— Внуков хотя бы пожалел, — бурчала Двося. — Извелись все!
— Не станет Лизаветы, тогда и поедем, — говорил Айзик. — Не убежит ваша Америка!
— Что-то надо делать с твоим папашей, — говорил каждый раз Додик, возвращаясь от тестя.
— А что сделаешь? — разводила руками Соня. — Надо ждать. Лизавета не вечная.
— Нас переживет! — бурчал Додик. — И вообще, Америку могут закрыть! Все поговаривают уже про это. Или ваш дядя умрет, и тогда вообще не к кому будет ехать! В каждом письме пишет, что болеет!
— Папу не переубедишь, — безнадежно говорила Соня. — Он на этой лошади помешался.
Эта проблема не давала им покоя, и они делились ею со всеми, прося совета, и получили его неожиданно от железнодорожника, любителя-охотника, живущего в их доме. Они не то, чтобы дружили, но знались: если куда надо было подъехать, он доставал им билеты, время от времени подбрасывал их на своем «Москвиче» на рынок, изредка продавал им зайчатину и часто перехватывал деньги до зарплаты.
— Додик, — сказал он, — не строй проблему на пустом месте. Застрели эту клячу — и все!
— Какой из меня стрелок?! — сказал Додик. — Я в армии ни разу не стрелял: в стройбате служил. Это ты охотник! Может, поможешь?
Железнодорожник подумал и сказал:
— Подари мне «Зауэр»! Всего за двести рублей отдают, и я уберу твою проблему.
— А что это «Зауэр»? — спросил Додик.
— Ружье немецкое, — сказал он. — Вадик Перлин из комунхоза уезжает в Израиль и продает. Считай, бесплатно. В хорошее время семьсот стоит. И не достанешь.
И Додик купил…
Лизавету застрелили днем, в будний день, когда она спокойно паслась на лугу за Филипповым домам… Вокруг никого не было. Филипповым домом называли развалины бывшей помещичьей усадьбы. По вечерам и в выходные там играли дети, но в средине дня, в будни, их там не было. Ближайшие дома были сравнительно далеко от этого места, и если кто в них был, то глухие старики. И выстрела никто не слышал.

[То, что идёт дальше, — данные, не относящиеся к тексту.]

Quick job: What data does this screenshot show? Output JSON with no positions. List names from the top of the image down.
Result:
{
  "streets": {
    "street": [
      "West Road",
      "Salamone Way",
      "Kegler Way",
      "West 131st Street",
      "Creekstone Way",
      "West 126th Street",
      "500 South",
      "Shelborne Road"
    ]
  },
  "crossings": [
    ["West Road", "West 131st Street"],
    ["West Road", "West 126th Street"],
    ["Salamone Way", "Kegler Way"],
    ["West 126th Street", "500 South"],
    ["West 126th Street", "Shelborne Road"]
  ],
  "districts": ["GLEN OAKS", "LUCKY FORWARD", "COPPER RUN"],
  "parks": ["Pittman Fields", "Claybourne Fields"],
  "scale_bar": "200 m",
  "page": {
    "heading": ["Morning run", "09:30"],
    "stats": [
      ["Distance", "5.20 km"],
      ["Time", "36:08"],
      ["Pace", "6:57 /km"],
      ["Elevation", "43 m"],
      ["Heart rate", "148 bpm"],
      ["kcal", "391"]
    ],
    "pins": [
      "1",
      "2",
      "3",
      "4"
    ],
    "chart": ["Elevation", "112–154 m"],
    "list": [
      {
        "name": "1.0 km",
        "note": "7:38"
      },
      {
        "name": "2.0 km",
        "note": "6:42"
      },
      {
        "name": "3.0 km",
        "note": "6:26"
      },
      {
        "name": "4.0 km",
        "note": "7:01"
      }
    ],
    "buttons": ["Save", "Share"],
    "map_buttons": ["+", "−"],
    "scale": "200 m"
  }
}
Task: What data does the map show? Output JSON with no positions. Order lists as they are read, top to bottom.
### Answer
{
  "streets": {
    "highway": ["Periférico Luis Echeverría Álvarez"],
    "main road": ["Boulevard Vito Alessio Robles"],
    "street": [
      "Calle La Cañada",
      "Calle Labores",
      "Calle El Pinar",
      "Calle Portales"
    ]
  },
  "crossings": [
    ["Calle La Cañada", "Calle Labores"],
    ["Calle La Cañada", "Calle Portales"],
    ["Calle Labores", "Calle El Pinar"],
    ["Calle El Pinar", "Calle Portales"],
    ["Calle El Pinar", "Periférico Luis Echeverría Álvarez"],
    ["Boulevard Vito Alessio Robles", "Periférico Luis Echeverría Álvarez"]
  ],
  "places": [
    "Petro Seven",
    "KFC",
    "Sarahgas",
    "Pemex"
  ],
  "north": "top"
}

Выстрел был меткий, охотничий, в ухо. Но в милиции решили, что баловались с ружьем дети. И никто никого не искал.
После гибели лошади Айзик как-то сразу сдал, постарел на глазах: поседел, сгорбился, стал заговариваться и забываться, а потом вообще перестал говорить, издавая вместо слов непонятное бормотание.
Боясь за здоровье Айзика, Додик ежедневно звонил в Нью-Йорк дяде Бенеме и метался между Краснопольем и Москвой, пытаясь ускорить отъезд. Что-то куда-то писал, что-то кому-то объяснял, и через несколько месяцев они улетели в Америку.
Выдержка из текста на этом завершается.